Io: Ma come? Allora siamo tutti burattini in mano a questi gruppi?
Fai tu! Si spartiscono i pochi soldi, occupano i pochi posti all’università, fanno i consulenti per riciclare un po’ di denaro…pensa che ho fatto un lavoro per la SEI, prestigiosa casa editrice, che sperava andasse male il mio libro per non rimetterci. Sembra un paradosso? Devono essere in passivo con l’editoria per avere in attivo altre attività. Non vedi? Non capisci? Non senti? Non fare l’ingenuo. Tutto è diverso da ciò che sembra, qui in Italia. Niente è come appare…
Io: E gli autori? Bassani, Calvino, Fenoglio, Gadda, il Novecento? Il mio Novecento?

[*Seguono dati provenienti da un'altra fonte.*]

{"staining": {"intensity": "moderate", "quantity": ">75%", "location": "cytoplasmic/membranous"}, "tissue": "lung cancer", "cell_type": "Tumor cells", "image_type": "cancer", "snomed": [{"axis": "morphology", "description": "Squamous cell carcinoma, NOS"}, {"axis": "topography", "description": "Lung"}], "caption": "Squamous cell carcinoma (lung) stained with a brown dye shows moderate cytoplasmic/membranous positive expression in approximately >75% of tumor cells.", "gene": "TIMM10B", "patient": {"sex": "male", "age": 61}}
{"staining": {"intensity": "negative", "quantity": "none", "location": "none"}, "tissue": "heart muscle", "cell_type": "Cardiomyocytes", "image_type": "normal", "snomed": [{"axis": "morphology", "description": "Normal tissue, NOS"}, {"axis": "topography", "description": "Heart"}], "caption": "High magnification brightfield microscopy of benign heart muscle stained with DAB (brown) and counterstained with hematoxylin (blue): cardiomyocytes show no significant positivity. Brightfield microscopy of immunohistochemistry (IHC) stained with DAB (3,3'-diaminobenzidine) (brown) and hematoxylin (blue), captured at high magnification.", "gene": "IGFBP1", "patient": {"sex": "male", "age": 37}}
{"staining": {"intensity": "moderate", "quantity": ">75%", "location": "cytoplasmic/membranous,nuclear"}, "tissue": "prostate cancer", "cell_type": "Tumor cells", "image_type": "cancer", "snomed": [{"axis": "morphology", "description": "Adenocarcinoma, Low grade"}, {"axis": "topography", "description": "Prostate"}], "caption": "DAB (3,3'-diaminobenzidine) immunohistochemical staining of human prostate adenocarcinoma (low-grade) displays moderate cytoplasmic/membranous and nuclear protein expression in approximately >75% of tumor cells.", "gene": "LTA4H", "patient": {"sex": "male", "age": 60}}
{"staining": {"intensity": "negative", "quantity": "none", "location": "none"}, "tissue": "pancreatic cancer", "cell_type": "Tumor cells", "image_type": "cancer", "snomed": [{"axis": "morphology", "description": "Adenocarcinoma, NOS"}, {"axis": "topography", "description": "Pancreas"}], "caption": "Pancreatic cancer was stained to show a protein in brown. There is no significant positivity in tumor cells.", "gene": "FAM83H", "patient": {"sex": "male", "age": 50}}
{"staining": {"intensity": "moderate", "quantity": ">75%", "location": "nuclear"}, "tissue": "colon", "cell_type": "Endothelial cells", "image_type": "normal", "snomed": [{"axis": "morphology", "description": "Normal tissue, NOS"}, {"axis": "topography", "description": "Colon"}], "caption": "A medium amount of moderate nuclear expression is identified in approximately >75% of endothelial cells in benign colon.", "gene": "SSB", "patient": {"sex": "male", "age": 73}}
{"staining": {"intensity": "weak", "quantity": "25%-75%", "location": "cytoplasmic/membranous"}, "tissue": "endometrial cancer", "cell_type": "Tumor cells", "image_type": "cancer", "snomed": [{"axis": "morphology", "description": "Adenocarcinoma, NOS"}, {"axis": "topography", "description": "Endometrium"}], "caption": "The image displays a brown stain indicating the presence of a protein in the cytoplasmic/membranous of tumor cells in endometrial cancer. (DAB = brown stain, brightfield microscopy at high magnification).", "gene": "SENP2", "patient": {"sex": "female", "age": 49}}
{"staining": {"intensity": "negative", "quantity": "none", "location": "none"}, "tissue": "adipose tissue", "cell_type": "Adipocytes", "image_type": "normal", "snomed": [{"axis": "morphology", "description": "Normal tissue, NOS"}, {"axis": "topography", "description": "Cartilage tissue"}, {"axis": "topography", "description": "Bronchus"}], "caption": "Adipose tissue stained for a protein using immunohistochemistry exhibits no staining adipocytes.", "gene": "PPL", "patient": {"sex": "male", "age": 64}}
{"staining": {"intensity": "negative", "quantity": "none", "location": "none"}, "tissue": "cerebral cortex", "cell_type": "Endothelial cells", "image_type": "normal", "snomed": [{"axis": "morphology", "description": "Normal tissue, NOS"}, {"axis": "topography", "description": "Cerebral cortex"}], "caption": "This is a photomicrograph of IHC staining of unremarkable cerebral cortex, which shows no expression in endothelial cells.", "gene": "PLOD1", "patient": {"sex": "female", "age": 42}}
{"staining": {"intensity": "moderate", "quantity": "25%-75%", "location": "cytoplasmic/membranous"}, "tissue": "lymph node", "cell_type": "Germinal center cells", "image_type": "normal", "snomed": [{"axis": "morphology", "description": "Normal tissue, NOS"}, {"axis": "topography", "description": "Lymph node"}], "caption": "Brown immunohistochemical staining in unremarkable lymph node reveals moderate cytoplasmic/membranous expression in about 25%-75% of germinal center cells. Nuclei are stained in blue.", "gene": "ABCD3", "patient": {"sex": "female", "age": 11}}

Mezze calzette. Che ti frega degli autori italiani del Novecento. Bassani era un ebreo che odiava gli ebrei che a loro volta a Ferrara erano i più convinti fascisti. Bassani. Uno che ha costruito il suo impegno sociale solo per il fatto che un giorno l’hanno mandato fuori dalla Biblioteca Ariostea. Un rompicoglioni presuntuoso. Scrittore per “signore da salotto” che bevono il te alle cinque. E te lo dice uno che ha fatto il corso monografico su Bassani!
Io: E gli altri? Quelli di oggi?
Niente. Solo chiacchiera e distintivo. Leggi Kafka e Beckett e c’è già tutto. Forse un po’ Testori, forse lui. Che sperimentava sapendo cosa stava facendo. Poi buio. Tre lobby, in tutta Italia. E basta.
Io: Mi hai demoralizzato. Non so più cosa argomentare.
Vuoi sapere? In questo mondo, in questa epoca ha solo senso il calcio e la fica. Solo calcio e fica. Inter e fica. Fica e Inter. E basta.
Io: E gli ebrei? Dove li metti gli ebrei?
Loro stanno dappertutto, sia con i massoni, che coi comunisti che con i gay. Te lo dice uno che è amico dei semiti e amico del popolo d'Israele.
Io: Mah.

*
Quando il regista Pier Carpi mi disse che Licio Gelli, del quale era un grande amico, nel ’96 fu candidato al Nobel per la Letteratura, scoppiai in una grossa risata.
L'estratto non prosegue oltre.